Paneer has a fairly mild, milky flavour, so it’s best when paired with strong, spicy flavours, like palak paneer. You could add spices to the cheese to lift its taste. Ajwain or toasted cumin seeds are common, and you add about half a teaspoon of them when you pour the cheese into the muslin. If you intend to use this as an ingredient in another dish, I recommend keeping it simple.
And no, low-fat milk is not an acceptable substitute ingredient. You need a high milk fat percentage to make this cheese light and fluffy. A percentage of around 8% is ideal, hence the cream in the recipe below.
As presented here the recipe yields around 250g of cheese, which is a suitable amount for many of the paneer dishes in this cookbook. If it is available, buffalo milk could be used instead of cow’s milk. Buffalo milk has a higher fat content and will produce more cheese. In the quantities used below, it will produce around 300g of paneer. The taste will be a little stronger.
Note that this is a fresh cheese and will not last long after being made, as it has no preservatives. If you wish to store the paneer, keep it in the muslin and completely cover it with the reserved whey. Store in a sealed container in the refrigerator for not more than a few days.
- muslin square
- 1.5 litres milk - full cream
- 200 ml pure cream
- 150 ml white vinegar
- ½ tsp salt
- Heat the milk in a heavy-based saucepan over medium heat. Once the milk has warmed, add the cream and bring to a simmer, stirring continuously.
- Stop stirring, allow to come to a boil and start to rise.
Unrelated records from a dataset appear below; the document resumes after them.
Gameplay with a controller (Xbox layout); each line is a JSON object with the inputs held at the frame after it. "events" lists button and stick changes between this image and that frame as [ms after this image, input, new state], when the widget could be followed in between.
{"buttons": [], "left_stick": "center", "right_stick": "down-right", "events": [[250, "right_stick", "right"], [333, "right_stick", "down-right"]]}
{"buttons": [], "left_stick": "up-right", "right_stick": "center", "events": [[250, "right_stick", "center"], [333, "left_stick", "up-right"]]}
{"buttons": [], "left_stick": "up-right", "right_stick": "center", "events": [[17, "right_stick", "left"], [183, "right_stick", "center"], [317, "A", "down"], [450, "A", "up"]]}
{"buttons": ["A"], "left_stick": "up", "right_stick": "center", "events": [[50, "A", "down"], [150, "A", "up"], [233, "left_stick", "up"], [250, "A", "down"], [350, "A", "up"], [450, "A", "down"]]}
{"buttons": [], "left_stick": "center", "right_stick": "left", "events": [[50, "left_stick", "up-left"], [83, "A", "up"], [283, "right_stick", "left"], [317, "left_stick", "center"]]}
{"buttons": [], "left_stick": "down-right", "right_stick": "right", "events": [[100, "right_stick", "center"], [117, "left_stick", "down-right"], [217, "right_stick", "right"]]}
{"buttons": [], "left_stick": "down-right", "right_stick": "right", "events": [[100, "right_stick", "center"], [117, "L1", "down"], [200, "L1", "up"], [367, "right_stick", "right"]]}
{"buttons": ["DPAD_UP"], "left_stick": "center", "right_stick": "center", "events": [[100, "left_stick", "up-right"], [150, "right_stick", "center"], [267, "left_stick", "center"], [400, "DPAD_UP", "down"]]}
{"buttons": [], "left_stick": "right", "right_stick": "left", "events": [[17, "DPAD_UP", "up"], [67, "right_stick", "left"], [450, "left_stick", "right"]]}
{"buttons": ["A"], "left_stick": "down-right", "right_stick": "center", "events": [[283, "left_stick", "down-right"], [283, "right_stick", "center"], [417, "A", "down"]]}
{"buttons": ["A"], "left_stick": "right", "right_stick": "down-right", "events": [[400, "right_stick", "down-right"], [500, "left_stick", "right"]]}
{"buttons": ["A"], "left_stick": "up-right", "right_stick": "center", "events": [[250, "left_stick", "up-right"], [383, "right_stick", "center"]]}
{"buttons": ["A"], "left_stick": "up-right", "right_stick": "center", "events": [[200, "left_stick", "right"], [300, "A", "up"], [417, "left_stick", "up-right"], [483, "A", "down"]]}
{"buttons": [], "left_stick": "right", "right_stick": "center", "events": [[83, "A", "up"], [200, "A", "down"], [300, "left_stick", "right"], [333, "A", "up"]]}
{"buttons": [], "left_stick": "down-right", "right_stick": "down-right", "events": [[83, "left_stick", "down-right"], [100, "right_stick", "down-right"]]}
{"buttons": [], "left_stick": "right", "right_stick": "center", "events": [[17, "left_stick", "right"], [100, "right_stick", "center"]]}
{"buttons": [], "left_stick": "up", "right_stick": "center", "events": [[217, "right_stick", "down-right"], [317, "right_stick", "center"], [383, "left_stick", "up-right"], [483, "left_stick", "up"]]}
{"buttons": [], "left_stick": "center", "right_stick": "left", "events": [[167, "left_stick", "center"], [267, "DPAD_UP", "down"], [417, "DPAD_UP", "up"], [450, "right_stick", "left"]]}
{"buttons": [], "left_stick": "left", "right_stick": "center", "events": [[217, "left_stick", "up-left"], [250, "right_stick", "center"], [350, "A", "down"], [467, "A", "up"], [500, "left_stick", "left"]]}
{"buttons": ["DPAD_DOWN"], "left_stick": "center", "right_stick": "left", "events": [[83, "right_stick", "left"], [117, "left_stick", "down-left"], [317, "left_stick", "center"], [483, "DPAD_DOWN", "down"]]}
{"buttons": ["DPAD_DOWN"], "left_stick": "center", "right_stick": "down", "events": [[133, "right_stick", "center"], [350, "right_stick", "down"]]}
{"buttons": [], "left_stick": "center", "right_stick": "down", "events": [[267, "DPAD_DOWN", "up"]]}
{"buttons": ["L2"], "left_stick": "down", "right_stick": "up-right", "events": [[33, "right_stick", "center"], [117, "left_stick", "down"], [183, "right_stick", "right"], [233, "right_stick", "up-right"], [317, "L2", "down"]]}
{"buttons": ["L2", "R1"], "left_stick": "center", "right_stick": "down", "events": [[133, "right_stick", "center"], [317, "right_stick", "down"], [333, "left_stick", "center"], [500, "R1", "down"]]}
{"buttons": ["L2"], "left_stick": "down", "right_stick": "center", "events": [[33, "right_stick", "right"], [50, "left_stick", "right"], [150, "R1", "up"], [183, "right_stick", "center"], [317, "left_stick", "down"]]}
Immediately remove from heat and allow to settle.
- Stir the milk gently and slowly then start to add the vinegar. Once it curdles, stop adding vinegar but continue stirring. The curds will coagulate and separate from the watery whey. Add a little more vinegar if there are still milk solids in the whey. Stand for ten minutes to allow it to completely separate.
- Line the colander with the muslin. Place over a large bowl or saucepan.
- Strain the cheese into the colander and gently squeeze excess whey from the cheese. Retain the whey for other uses.
- Sprinkle with the salt and gently fold it into the curds.
- Wrap the cheese in the muslin and leave in the colander. Place a weight on top for five minutes. See notes below.
- Once pressed and cooled a little, the paneer is finished and ready to eat or use.
- Only add enough vinegar to just curdle the milk. Add too much and the paneer will have a strong vinegar taste.
- You could substitute lemon juice or whey for the vinegar.
- A small pan filled with water makes an ideal weight to press the cheese.
- Refrigerated paneer will be firmer and less likely to crumble than fresh paneer.
- This fresh cheese won’t last long, so make sure you use it within a few days.
- If you wish to store the paneer, keep it in the muslin and completely cover it with whey. Keep in a sealed container in the refrigerator.
- Retain the whey for other uses. It is an ingredient for making naan, for example.